Kiau To masih tetap tak memandang mata pada anak muda itu.

Tong Ko tertawa mengejek. Tubuhnya bergerak.

Sesuai dengan namanya pi-lik-to (golok halilintar), maka golok bengkok itupun segera mengeluarkan angin men-deru2 laksana halilintar.

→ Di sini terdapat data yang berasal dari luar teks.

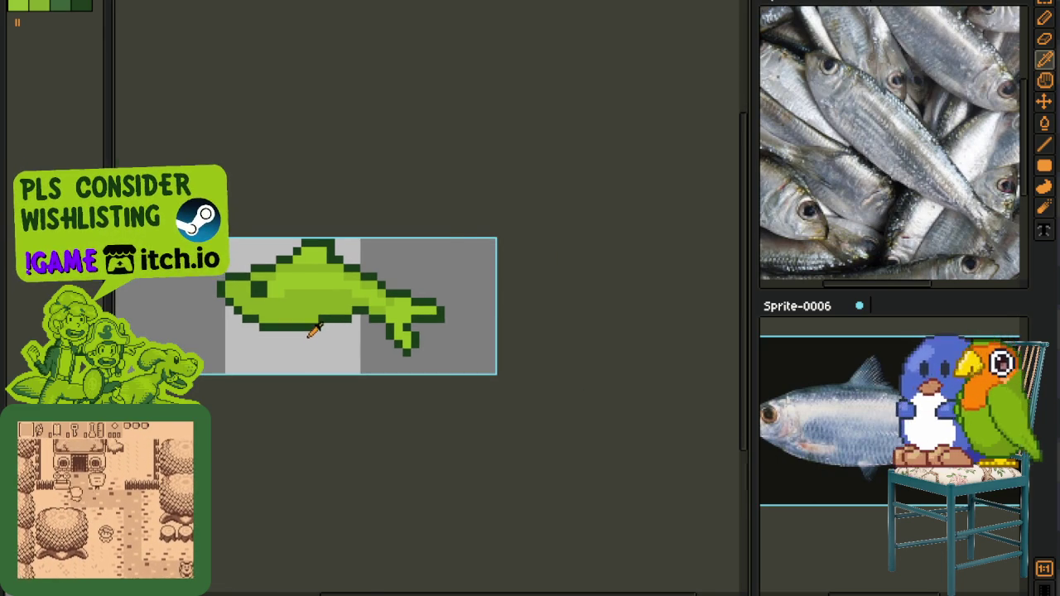
{"action": "scroll", "coordinate": [306, 330], "scroll_direction": "up", "scroll_amount": 3}
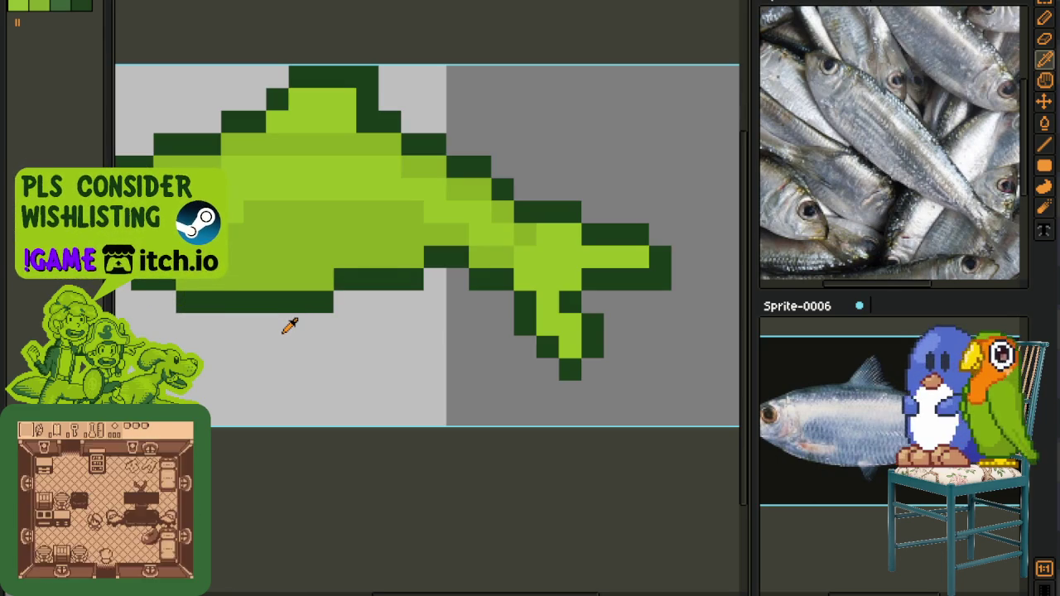
{"action": "scroll", "coordinate": [284, 323], "scroll_direction": "up", "scroll_amount": 1}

Dengan tangan kiri Tong Ko menghalau ruyung, sedang tangan kanan yang mencekal pi-lik-to segera menghantam.

Kiau To seperti tersambar halilintar kejutnya.

Pertama melihat sinar golok iang aneh bentuknya itu, dia sudah silau.

Lalu ruyungnya dihantam kesamping oleh tangan kiri, makin membuatnya kaget.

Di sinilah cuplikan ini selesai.